Expr is parameterised over the type of its binders, b. This facility is used only rarely, and always temporarily; for example, the let-floater SetLevels pass attaches a binding level to every binder. By far the most important type is CoreExpr, which is Expr with Var binders.
Here are some notes about the individual constructors of Expr.
- Lam is used for both term and type abstraction (small and big lambdas).

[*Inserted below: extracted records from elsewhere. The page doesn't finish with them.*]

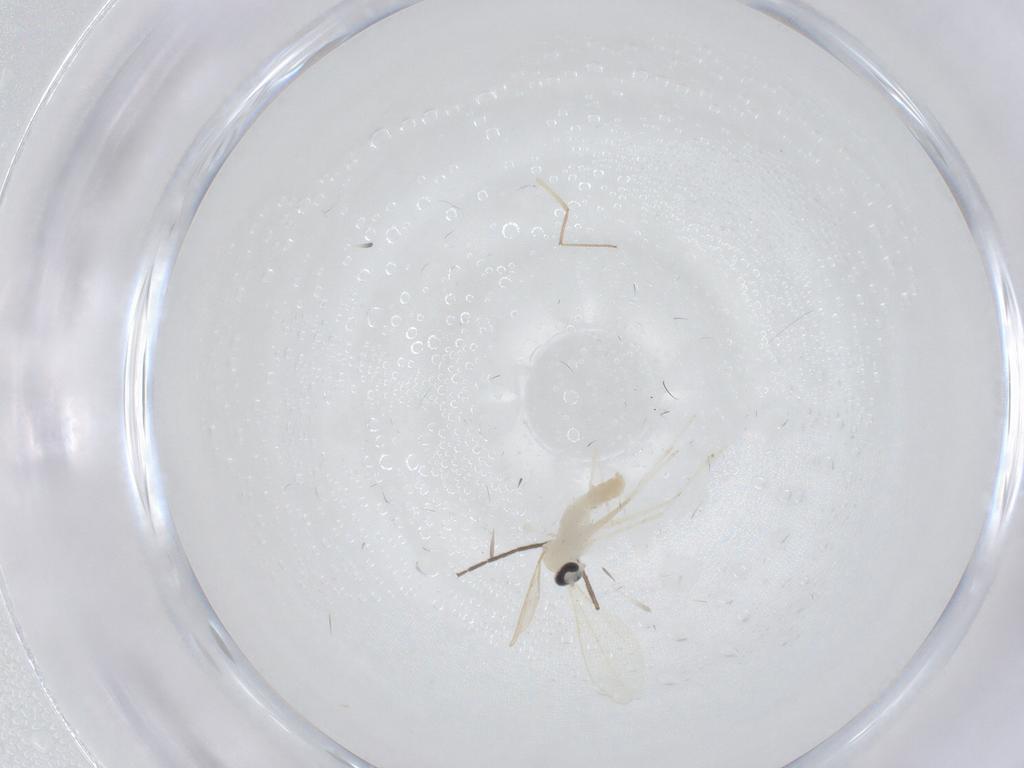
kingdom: Animalia
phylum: Arthropoda
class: Insecta
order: Diptera
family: Cecidomyiidae
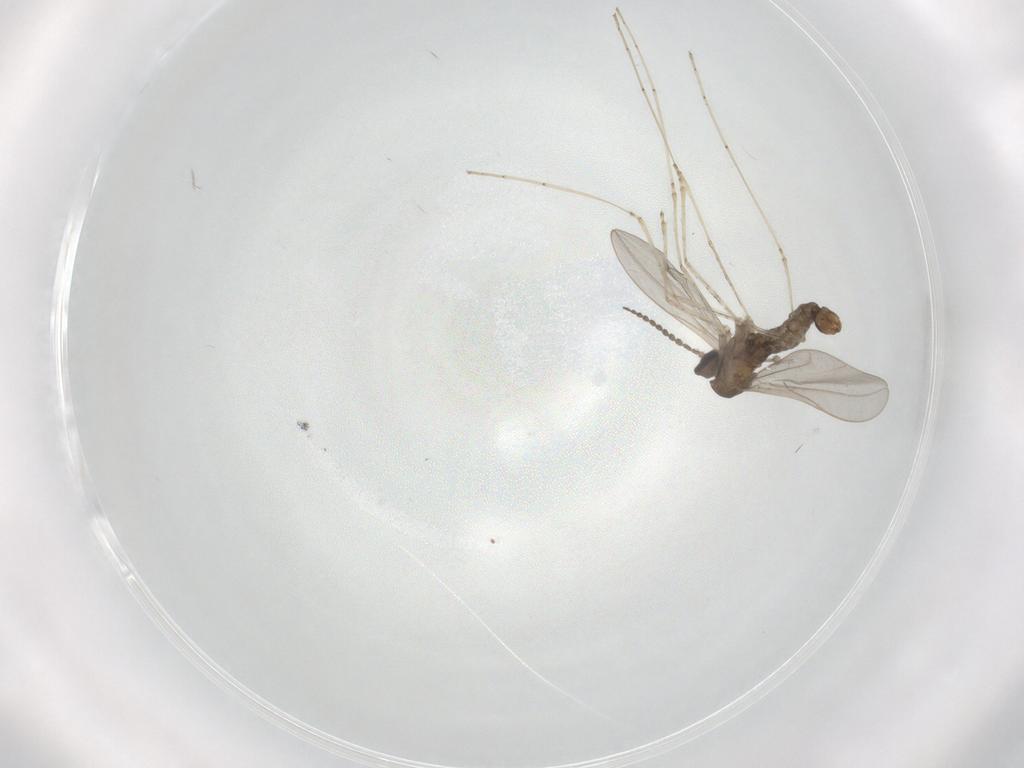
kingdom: Animalia
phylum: Arthropoda
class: Insecta
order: Diptera
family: Cecidomyiidae
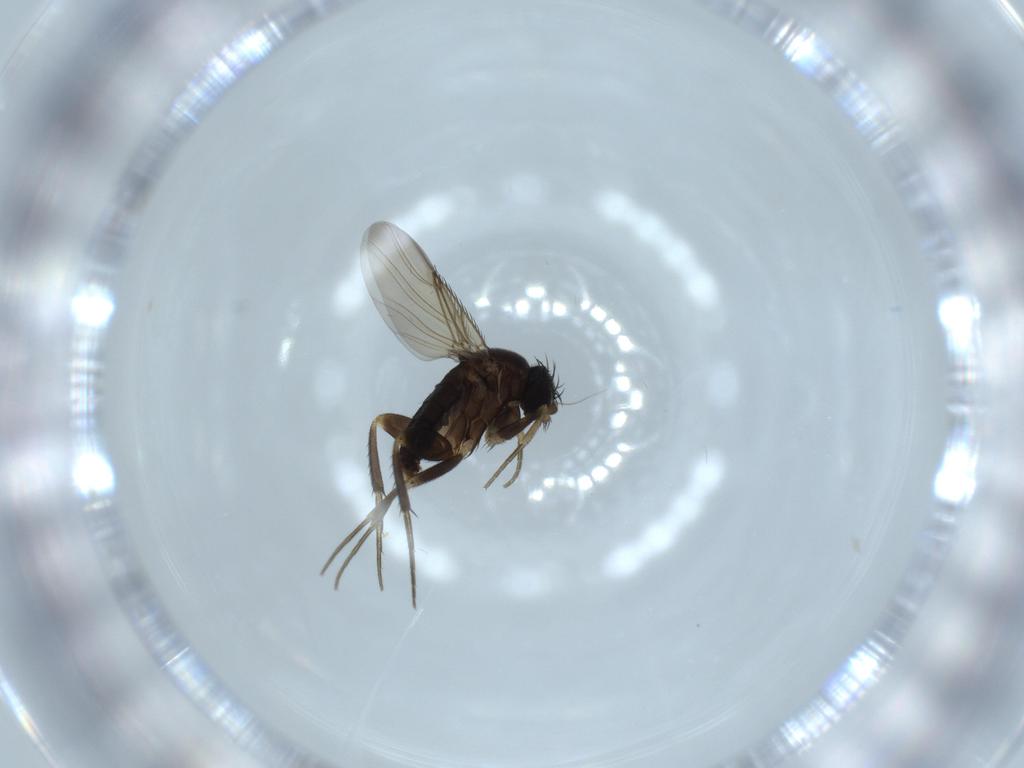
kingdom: Animalia
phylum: Arthropoda
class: Insecta
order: Diptera
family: Phoridae
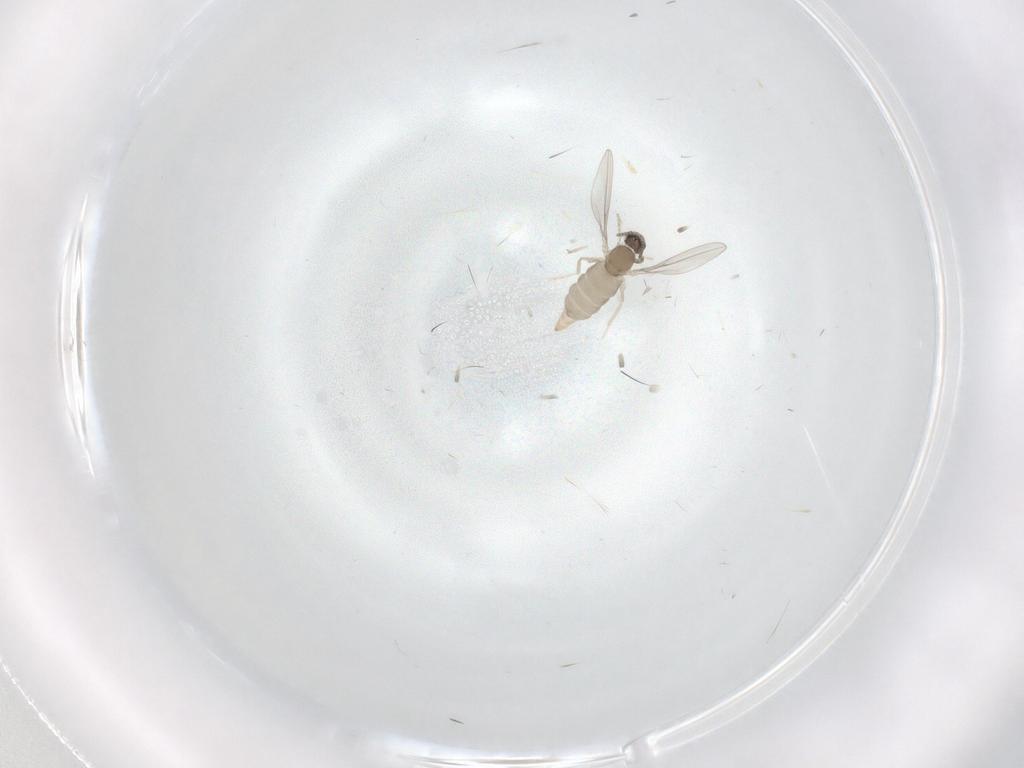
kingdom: Animalia
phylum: Arthropoda
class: Insecta
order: Diptera
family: Cecidomyiidae
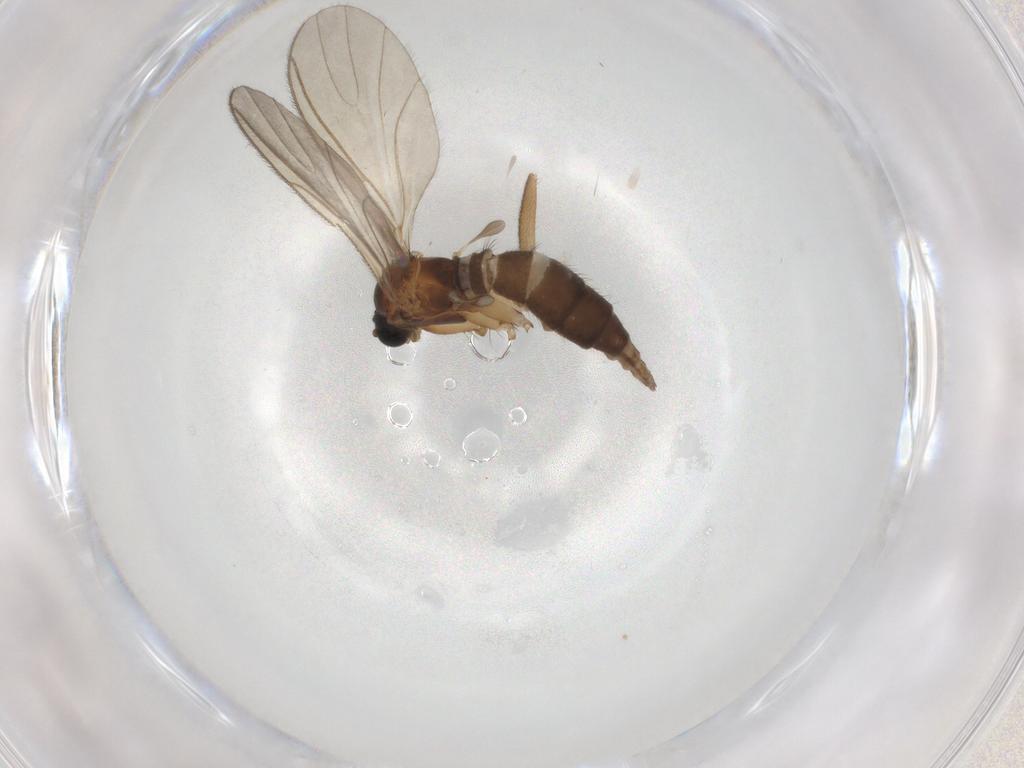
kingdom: Animalia
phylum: Arthropoda
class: Insecta
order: Diptera
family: Sciaridae
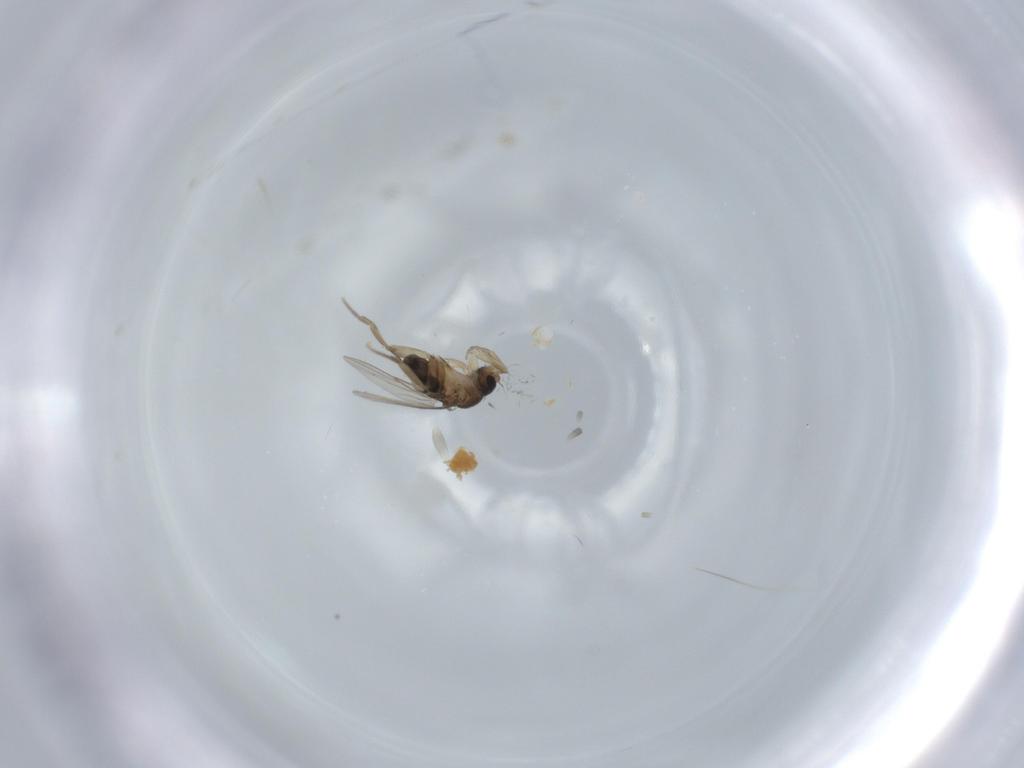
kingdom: Animalia
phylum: Arthropoda
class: Insecta
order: Diptera
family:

- Type appears only in type-argument positions (e.g. App (Var f) (Type ty)). To emphasise this, the type synonym Arg is used as documentation when we expect that a Type constructor may show up.
- Let handles both recursive and non-recursive let-bindings; see the the two constructors for Bind.
- Case need more explanation.
- Cast is used for an FC cast expression. Corecion is a synonym for Type.
- Note is used for profiling and debugging information.
Case expressions are the most complicated bit of Core.
- The case expression can scrutinise
- a data type (the alternatives are DataAlts), or
- a primitive literal type (the alternatives are LitAlts), or
- a value of any type at all (if there is one DEFAULT alternative).
- If there is a DEFAULT alternative, it must appear first.
- The remaining non-DEFAULT alternatives must appear in order of
- tag, for DataAlts
- lit, for LitAlts
This makes finding the relevant constructor easy, and makes comparison easier too.
- The list of alternatives is always exhaustive, meaning that it covers all cases that can occur. An "exhausive" case does not necessarily mention all constructors:
data Foo = Red | Green | Blue ...case x of Red -> True other -> f (case x of Green -> ... Blue -> ... )The inner case does not need a Red alternative, because x can't be Red at that program point.